Pour conclure, il faut souligner que la refonte de la monarchie brésilienne selon les principes
constitutionnels, tout en étant le fruit d’un processus erratique et conflictuel, est également
née d’un certain nombre de consensus qui ont pu être trouvés dès le moment de
l’indépendance. À mesure que l’on crée de nouvelles institutions au nom d’un discours fondé
sur la légalité et selon un programme de transformation de l’ordre existant – comme c’est le
cas au Parlement –, il devient possible d’établir un lien entre le régime et la défense de la
Constitution, comme cela se produit en 1831 lors de l’abdication de D. Pedro. Les groupes qui
misent sur la Régence, à une époque où l’on croit en la possibilité de transformer l’avenir,
imaginent un ordre qui va révéler deux facettes indissociables. D’une part, une organisation
politique en faveur de l’unité, confirmée par l’Acte additionnel, qui va montrer sa longévité
du point de vue de l’administration de l’Empire, en dépit des mesures prises à partir de 1840
par ce qu’on appelle le « retour conservateur ». De l’autre, l’incapacité de traiter par la voie
institutionnelle les demandes provenant des régions, ce qui engendre une nouvelle vague de
rébellions et de révoltes à la fin des années 1830, réponse directe à la promesse non tenue
d’une réforme par la voie légale. Mais il s’agit là d’une autre histoire, bien qu’elle fasse
également partie des « crises de croissance » du nouvel État national au Brésil et,
simultanément, dans toute l’Amérique.

943
Miriam Dolhnikof, O pacto imperial. Origens do federalismo no Brasil, São Paulo, Globo, 2005, p. 19.
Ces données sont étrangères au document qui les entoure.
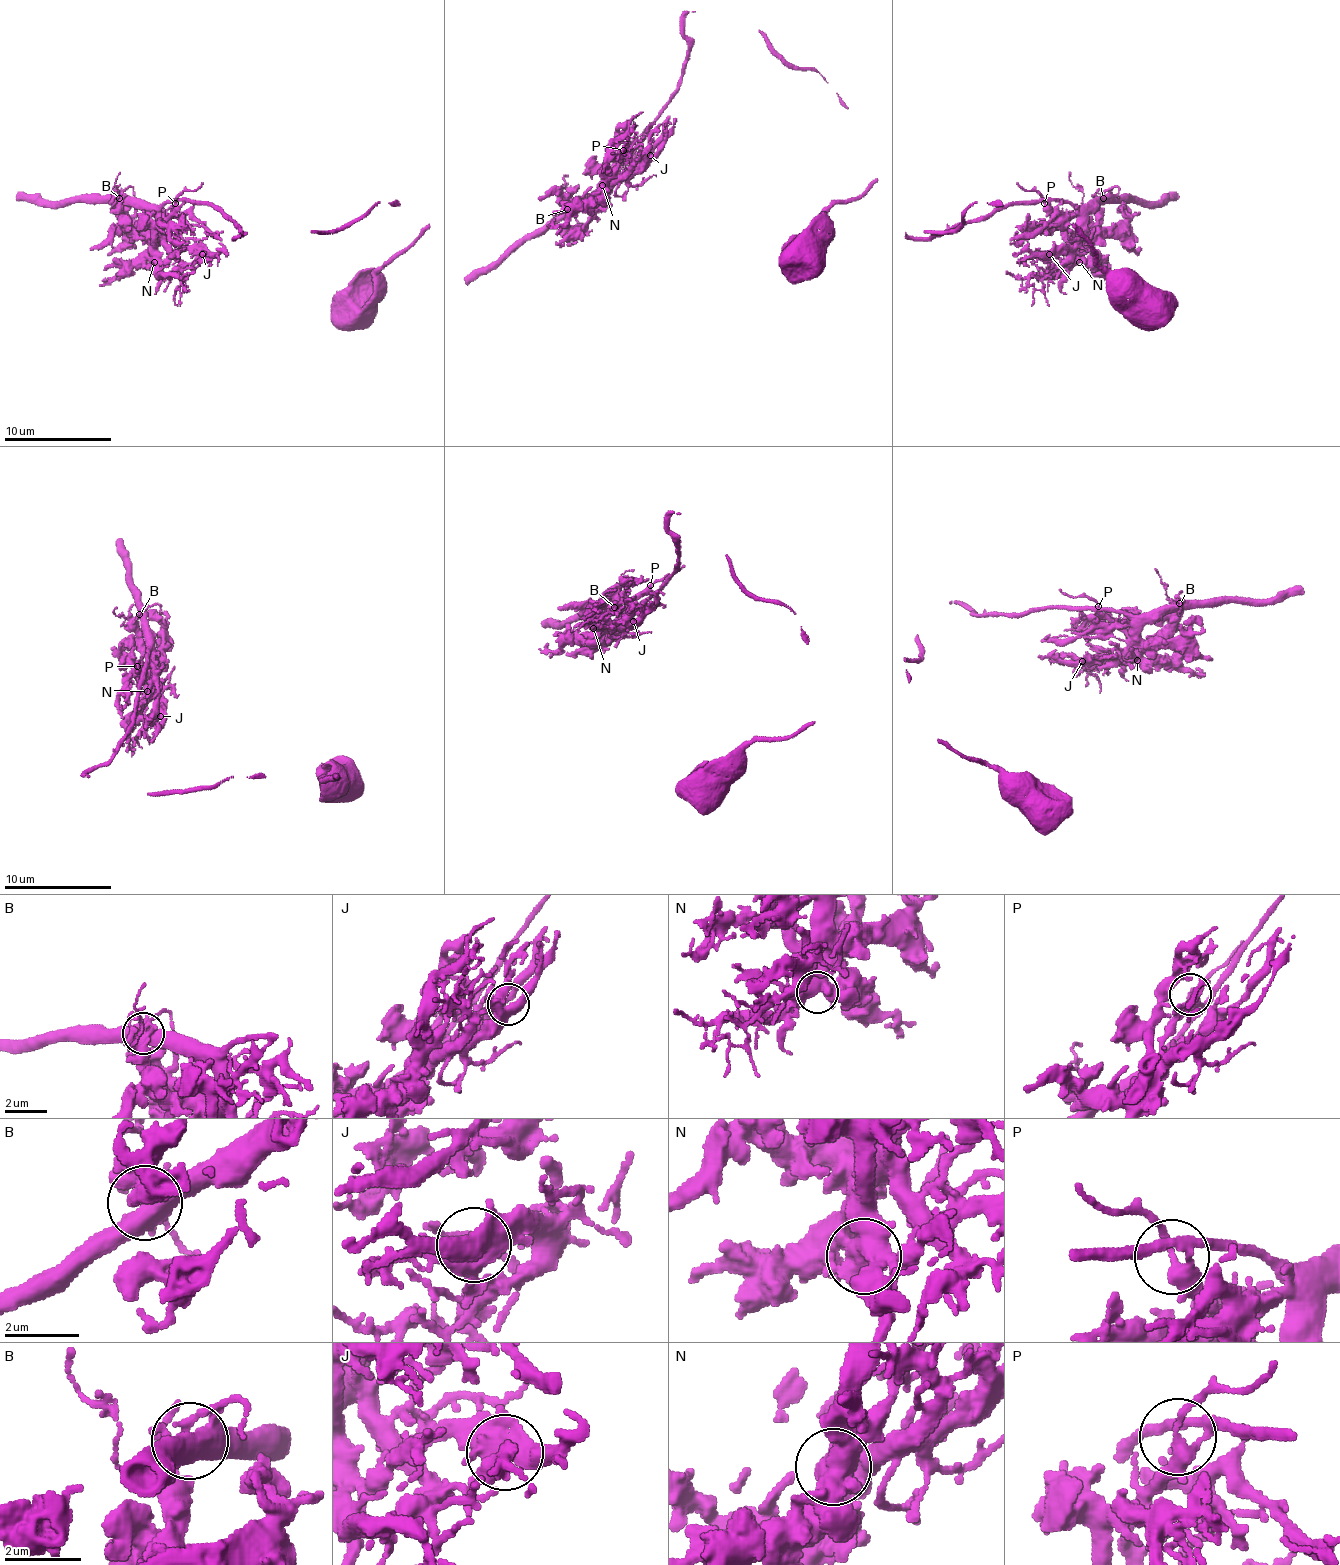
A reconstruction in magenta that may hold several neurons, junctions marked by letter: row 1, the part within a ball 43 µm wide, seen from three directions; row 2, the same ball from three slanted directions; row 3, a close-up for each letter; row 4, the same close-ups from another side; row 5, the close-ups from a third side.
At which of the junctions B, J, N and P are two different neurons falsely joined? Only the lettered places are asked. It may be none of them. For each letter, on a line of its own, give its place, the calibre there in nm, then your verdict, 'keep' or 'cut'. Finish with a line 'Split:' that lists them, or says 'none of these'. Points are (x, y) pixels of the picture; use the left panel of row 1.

Marco Morel (As transformações dos espaços públicos, op. cit., p. 127-147), a démontré qu’à cette époque, les
projets de fédération pour l’Empire qui prévoyaient une large autonomie des régions, voire le « séparatisme »,
n’étaient pas l’apanage exclusif de ceux que l’on identifiait comme les groupes les plus radicaux ou « exaltés ».